== Exercise aim ==
List every line in the data below that contains the word "Callima".

====== Listed records ======

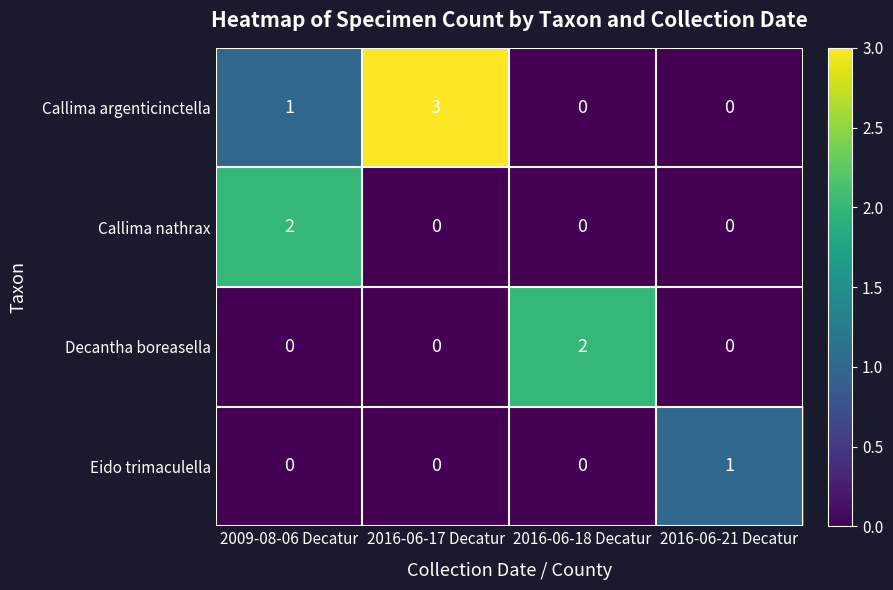

Reading right to left, transcribe all the data shown in this chart.

Callima argenticinctella: 2016-06-21 Decatur=0	2016-06-18 Decatur=0	2016-06-17 Decatur=3	2009-08-06 Decatur=1
Callima nathrax: 2016-06-21 Decatur=0	2016-06-18 Decatur=0	2016-06-17 Decatur=0	2009-08-06 Decatur=2
Decantha boreasella: 2016-06-21 Decatur=0	2016-06-18 Decatur=2	2016-06-17 Decatur=0	2009-08-06 Decatur=0
Eido trimaculella: 2016-06-21 Decatur=1	2016-06-18 Decatur=0	2016-06-17 Decatur=0	2009-08-06 Decatur=0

======

== Result ==
Callima argenticinctella: 2016-06-21 Decatur=0	2016-06-18 Decatur=0	2016-06-17 Decatur=3	2009-08-06 Decatur=1
Callima nathrax: 2016-06-21 Decatur=0	2016-06-18 Decatur=0	2016-06-17 Decatur=0	2009-08-06 Decatur=2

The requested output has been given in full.